◆ Goal of the exercise ◆
Among the lines below, a stretch begins at the one with "thumb ip: (93, 100)" and ends at the one with "pinky mcp: (78, 131)". Repeat that stretch exactly, ends included.

◆ Data records ◆
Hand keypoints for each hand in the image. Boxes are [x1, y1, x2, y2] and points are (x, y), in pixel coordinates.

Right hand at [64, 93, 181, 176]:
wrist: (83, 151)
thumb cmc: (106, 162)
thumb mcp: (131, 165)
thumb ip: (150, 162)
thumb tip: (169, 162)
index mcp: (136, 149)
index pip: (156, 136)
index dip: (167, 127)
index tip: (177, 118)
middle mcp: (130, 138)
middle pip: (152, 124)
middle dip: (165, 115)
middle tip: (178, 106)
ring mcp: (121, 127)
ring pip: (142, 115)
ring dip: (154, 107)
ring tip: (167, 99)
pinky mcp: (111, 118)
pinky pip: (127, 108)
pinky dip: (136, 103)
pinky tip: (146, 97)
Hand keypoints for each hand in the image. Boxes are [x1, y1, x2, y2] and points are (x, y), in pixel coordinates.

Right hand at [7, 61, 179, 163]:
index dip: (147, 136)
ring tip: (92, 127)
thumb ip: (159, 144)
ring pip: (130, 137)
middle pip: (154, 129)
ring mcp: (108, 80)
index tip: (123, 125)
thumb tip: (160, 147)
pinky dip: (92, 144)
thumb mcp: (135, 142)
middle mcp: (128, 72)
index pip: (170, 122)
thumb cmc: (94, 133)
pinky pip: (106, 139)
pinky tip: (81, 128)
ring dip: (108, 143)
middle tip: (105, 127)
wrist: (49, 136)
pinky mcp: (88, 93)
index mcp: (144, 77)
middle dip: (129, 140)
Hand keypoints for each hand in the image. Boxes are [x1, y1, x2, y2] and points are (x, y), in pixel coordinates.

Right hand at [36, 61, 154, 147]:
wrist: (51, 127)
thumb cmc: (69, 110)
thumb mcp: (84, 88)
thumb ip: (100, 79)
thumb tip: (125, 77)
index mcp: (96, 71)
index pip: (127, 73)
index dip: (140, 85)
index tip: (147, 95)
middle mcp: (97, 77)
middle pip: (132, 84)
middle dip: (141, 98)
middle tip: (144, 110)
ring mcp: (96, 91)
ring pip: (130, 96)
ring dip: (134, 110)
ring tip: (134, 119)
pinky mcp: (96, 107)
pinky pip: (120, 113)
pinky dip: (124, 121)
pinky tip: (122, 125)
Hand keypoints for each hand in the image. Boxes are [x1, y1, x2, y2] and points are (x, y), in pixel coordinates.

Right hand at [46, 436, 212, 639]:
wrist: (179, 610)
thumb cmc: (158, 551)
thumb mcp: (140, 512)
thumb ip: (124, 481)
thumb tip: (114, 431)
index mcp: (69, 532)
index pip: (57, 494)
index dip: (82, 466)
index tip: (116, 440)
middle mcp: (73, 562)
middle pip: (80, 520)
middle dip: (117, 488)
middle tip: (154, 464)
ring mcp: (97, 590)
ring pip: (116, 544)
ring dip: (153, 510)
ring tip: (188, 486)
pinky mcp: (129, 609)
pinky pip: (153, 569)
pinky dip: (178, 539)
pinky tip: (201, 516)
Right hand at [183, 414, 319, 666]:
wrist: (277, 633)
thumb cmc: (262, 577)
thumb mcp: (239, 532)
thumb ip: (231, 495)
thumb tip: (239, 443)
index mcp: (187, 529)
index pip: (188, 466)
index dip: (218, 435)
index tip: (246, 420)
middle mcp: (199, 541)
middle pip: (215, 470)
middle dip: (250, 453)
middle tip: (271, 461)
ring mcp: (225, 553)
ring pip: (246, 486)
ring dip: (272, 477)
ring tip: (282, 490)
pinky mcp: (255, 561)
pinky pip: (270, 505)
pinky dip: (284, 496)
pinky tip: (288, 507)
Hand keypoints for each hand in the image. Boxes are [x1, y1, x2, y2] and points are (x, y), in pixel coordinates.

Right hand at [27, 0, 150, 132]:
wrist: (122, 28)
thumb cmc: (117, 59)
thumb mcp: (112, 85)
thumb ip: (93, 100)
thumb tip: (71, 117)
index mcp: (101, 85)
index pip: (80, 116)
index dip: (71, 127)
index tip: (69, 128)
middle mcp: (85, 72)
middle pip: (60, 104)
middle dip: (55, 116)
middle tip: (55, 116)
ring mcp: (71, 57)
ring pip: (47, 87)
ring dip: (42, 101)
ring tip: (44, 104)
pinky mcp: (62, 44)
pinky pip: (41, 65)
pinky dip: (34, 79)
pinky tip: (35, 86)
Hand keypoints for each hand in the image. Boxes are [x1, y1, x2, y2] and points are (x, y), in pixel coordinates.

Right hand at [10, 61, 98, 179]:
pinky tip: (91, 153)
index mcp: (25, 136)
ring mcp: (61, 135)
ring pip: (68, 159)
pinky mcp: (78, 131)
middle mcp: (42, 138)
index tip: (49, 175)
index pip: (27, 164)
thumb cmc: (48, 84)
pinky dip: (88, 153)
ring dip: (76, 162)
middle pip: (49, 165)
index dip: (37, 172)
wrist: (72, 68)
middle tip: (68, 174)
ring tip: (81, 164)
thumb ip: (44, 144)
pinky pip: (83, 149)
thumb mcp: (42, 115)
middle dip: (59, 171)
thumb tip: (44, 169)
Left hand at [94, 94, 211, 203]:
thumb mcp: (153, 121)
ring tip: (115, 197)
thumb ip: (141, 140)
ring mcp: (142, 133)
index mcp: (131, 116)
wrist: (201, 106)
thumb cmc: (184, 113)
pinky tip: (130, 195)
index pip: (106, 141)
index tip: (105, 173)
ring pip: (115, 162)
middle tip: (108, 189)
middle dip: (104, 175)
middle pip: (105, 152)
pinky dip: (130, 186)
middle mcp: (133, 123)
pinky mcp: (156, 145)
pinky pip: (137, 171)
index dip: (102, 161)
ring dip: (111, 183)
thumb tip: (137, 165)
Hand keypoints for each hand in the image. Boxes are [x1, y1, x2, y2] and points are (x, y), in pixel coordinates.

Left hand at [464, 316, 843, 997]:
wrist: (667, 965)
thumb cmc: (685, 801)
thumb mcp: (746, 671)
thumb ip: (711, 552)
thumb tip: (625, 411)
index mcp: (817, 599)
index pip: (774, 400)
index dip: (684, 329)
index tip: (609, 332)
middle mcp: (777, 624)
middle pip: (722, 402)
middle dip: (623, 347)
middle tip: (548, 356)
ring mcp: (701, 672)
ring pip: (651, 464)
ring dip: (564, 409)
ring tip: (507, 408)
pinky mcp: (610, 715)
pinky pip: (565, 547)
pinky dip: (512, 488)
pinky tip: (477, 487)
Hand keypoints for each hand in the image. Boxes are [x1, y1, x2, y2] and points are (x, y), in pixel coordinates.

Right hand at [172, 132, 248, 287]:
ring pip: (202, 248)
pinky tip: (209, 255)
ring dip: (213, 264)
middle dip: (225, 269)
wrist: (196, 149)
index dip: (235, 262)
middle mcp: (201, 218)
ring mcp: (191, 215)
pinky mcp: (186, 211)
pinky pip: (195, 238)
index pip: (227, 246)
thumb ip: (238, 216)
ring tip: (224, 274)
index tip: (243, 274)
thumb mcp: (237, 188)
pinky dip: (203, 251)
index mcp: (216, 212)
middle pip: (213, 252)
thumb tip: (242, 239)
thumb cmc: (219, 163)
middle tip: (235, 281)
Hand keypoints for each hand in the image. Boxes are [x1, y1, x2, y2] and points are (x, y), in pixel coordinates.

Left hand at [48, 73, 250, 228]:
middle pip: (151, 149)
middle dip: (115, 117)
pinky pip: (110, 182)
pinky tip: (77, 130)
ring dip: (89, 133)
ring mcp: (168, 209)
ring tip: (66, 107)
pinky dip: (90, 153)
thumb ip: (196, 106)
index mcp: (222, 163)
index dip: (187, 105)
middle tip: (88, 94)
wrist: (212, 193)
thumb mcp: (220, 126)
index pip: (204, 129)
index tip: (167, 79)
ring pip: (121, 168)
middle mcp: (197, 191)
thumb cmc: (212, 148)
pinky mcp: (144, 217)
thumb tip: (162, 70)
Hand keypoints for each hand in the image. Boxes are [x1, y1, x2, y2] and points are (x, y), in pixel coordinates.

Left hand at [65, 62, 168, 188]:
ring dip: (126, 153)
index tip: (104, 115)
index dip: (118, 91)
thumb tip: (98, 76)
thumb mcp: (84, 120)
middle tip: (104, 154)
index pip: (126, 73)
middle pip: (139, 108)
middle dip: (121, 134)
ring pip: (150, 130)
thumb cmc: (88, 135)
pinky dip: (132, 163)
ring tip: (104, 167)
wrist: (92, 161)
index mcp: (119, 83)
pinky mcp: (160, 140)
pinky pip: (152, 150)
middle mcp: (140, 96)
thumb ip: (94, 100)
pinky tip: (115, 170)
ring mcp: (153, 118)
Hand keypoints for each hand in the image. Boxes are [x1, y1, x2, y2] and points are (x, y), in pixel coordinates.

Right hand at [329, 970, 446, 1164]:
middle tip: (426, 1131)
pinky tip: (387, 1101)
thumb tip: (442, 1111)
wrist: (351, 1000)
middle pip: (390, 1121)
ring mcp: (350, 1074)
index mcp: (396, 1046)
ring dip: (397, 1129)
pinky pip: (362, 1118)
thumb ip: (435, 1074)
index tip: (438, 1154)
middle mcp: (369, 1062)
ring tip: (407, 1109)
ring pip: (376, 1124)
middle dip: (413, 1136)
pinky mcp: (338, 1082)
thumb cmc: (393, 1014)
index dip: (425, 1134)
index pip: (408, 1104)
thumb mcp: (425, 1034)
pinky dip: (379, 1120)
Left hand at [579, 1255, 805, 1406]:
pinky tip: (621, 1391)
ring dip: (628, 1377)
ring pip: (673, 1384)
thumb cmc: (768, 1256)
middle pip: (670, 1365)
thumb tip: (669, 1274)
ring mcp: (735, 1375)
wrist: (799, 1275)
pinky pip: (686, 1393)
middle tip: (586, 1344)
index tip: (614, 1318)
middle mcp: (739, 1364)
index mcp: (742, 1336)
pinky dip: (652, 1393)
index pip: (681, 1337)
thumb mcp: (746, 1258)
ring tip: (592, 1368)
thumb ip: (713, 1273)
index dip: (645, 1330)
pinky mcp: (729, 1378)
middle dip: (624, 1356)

◆ Result ◆
thumb ip: (93, 100)
thumb tip: (71, 117)
index mcp: (101, 85)
index pip: (80, 116)
index dip: (71, 127)
index tip: (69, 128)
middle mcp: (85, 72)
middle pip: (60, 104)
middle dip: (55, 116)
middle tip: (55, 116)
ring mcp: (71, 57)
ring pip: (47, 87)
ring dip: (42, 101)
ring tip: (44, 104)
pinky mcp: (62, 44)
pinky pip: (41, 65)
pinky dip: (34, 79)
pinky tip: (35, 86)
Hand keypoints for each hand in the image. Boxes are [x1, y1, x2, y2] and points are (x, y), in pixel coordinates.

Right hand at [10, 61, 98, 179]:
pinky tip: (91, 153)
index mcp: (25, 136)
ring mcp: (61, 135)
ring pip: (68, 159)
pinky mcp: (78, 131)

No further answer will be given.